- [PROBLEM TO SOLVE] Print every entry below again exactly as written, skipping the pictures.

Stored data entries
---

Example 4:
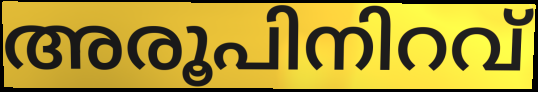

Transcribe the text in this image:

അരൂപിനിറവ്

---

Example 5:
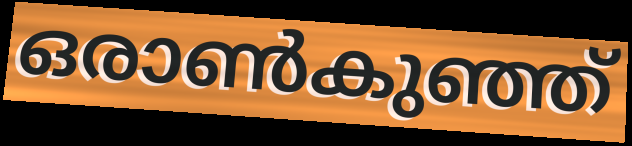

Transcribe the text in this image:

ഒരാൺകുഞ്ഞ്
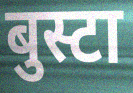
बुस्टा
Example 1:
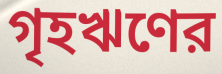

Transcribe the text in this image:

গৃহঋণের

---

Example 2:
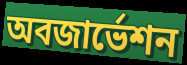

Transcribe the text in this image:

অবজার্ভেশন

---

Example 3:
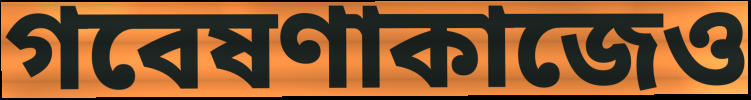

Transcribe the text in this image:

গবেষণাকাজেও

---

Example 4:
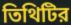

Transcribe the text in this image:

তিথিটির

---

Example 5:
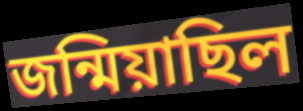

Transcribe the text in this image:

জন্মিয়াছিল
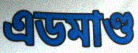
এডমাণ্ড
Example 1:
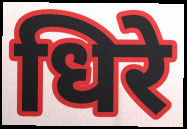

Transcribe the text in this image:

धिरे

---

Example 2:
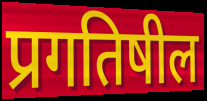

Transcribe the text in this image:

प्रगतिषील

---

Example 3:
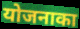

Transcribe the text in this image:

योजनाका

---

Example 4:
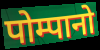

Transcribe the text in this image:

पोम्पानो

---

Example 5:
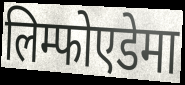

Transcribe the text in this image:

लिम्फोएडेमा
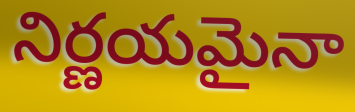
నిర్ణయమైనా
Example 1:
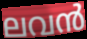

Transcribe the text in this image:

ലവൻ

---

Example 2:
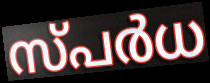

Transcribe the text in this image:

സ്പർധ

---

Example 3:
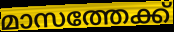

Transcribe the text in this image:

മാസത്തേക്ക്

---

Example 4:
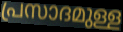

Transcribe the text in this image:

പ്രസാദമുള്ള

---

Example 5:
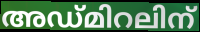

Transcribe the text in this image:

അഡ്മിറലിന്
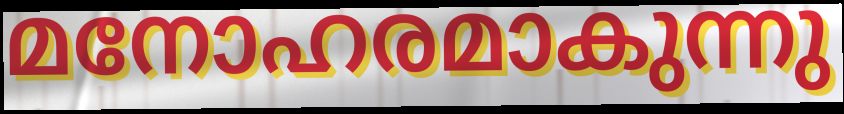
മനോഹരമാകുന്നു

- [SOLUTION]
---

Example 4:

Transcribe the text in this image:

അരൂപിനിറവ്

---

Example 5:

Transcribe the text in this image:

ഒരാൺകുഞ്ഞ്
बुस्टा
Example 1:

Transcribe the text in this image:

গৃহঋণের

---

Example 2:

Transcribe the text in this image:

অবজার্ভেশন

---

Example 3:

Transcribe the text in this image:

গবেষণাকাজেও

---

Example 4:

Transcribe the text in this image:

তিথিটির

---

Example 5:

Transcribe the text in this image:

জন্মিয়াছিল
এডমাণ্ড
Example 1:

Transcribe the text in this image:

धिरे

---

Example 2:

Transcribe the text in this image:

प्रगतिषील

---

Example 3:

Transcribe the text in this image:

योजनाका

---

Example 4:

Transcribe the text in this image:

पोम्पानो

---

Example 5:

Transcribe the text in this image:

लिम्फोएडेमा
నిర్ణయమైనా
Example 1:

Transcribe the text in this image:

ലവൻ

---

Example 2:

Transcribe the text in this image:

സ്പർധ

---

Example 3:

Transcribe the text in this image:

മാസത്തേക്ക്

---

Example 4:

Transcribe the text in this image:

പ്രസാദമുള്ള

---

Example 5:

Transcribe the text in this image:

അഡ്മിറലിന്
മനോഹരമാകുന്നു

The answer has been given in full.